The fall triggered panic overseas, with Wall Street ending trading down 3.6 per cent and the UK FTSE tumbling 4.7 per cent.

In Australia, the ASX opened on Monday with a 4.1 per cent fall, a loss of $60 billion – however, markets began to rebound on Tuesday and were up 2.4 per cent around midday.

Colin Biggers & Paisley commercial partner Jon Meadmore said it was too early to predict the long-term effects of the market movements, but there is a strong possibility of a Chinese downturn.

“The risk is that the markets have been volatile for a number of reasons, so it's too early to say,” he said.

“But if there's smoke, there's fire. If the Chinese economy is deteriorating as feared, that's likely to impact Australia in some meaningful way.”

Should the Chinese economy soften, certain legal activity in certain practice areas could be affected, Mr Meadmore predicted.

In particular, he pointed to a potential slowdown for lawyers dealing with mining companies or investment.

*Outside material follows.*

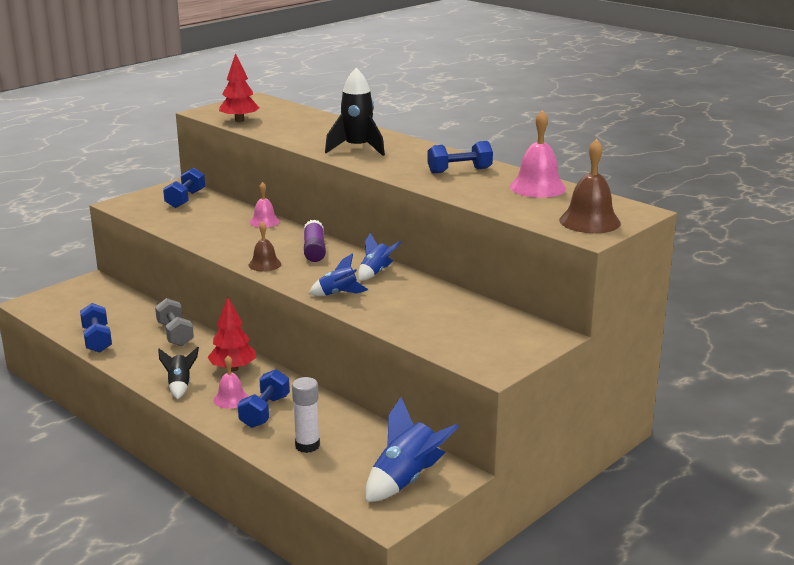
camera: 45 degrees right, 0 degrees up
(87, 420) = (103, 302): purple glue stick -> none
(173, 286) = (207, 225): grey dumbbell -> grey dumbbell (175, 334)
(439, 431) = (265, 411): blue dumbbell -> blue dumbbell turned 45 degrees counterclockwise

Chinese investment in the Australian economy more generally could also ease, with property and agriculture particularly vulnerable.

However, if the slump extended to Australia, Mr Meadmore suggested some practice areas might see a rise in activity.

“If that downturn turned into a downturn for the Australian economy, there might be an uplift in restructuring and insolvency and those types of practices,” he said.

A lower dollar could also be a boon to some industries and the firms acting for them, he suggested.

However, a soft dollar may also affect the profits of the Australian offices of global firms.

“If the Australian dollar deteriorates, then profit per partner – if measured in pounds or US dollars – is going to drop,” Mr Meadmore said.

He suggested firms could weather economic tumult by spreading their interests across a range of industries so that a downcycle in one sector does not drag down the whole firm.

“Some industries will generally benefit from tougher times and others will stay in neutral in tougher times and others will benefit in better times, particularly property and construction,” he said.

“[At Colin Biggers & Paisley], we're strong in a range of industries that are always needed in good times and difficult times.”